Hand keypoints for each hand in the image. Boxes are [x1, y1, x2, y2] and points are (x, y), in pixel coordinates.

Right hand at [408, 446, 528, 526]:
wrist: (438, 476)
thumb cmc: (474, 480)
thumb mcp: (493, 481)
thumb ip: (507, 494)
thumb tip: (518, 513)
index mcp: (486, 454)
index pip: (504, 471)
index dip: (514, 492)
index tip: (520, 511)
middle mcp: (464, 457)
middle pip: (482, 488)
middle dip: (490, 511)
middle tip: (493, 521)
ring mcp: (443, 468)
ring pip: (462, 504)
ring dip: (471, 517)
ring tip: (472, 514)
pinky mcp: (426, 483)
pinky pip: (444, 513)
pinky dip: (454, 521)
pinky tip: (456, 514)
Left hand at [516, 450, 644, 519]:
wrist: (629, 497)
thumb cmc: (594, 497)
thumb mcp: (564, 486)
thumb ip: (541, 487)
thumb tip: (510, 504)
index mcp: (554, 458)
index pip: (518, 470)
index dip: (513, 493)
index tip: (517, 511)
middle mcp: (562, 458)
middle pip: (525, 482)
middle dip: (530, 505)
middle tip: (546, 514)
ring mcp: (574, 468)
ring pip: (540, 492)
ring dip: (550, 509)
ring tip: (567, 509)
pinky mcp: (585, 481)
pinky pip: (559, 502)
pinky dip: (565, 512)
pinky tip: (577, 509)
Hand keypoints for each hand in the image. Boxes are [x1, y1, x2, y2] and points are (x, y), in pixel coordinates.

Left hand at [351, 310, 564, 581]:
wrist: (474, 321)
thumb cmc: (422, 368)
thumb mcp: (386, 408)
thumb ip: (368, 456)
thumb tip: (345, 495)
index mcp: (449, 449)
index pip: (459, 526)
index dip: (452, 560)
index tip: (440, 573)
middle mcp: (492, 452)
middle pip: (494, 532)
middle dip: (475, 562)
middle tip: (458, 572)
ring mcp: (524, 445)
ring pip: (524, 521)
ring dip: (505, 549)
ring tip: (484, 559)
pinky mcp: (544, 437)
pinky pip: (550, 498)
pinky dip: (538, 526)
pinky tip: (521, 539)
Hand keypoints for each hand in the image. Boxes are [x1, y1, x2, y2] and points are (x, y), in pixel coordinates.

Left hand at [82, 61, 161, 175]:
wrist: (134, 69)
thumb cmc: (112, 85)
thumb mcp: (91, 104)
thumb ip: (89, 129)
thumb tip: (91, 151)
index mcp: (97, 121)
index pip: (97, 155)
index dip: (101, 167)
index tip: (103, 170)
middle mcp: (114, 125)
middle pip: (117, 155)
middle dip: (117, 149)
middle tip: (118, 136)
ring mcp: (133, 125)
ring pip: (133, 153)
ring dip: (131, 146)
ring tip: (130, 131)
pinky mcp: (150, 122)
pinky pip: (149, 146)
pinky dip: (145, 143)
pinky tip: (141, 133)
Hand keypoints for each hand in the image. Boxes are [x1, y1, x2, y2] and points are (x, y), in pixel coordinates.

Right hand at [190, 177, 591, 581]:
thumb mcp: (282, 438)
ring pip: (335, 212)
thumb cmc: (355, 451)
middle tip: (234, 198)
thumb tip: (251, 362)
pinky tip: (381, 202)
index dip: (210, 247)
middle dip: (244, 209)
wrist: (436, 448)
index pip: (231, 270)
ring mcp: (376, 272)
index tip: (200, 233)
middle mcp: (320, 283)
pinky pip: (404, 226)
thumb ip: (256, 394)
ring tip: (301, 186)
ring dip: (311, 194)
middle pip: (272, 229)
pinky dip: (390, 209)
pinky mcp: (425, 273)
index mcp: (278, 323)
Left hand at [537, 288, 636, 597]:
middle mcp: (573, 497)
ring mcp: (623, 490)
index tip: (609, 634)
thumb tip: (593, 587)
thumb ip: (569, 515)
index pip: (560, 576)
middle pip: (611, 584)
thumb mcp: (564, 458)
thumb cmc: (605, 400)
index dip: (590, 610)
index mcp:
#####
▸ EXERCISE
Your answer should be a single number: how many lines of the material above include "hand".

▸ EXERCISE OUTPUT
10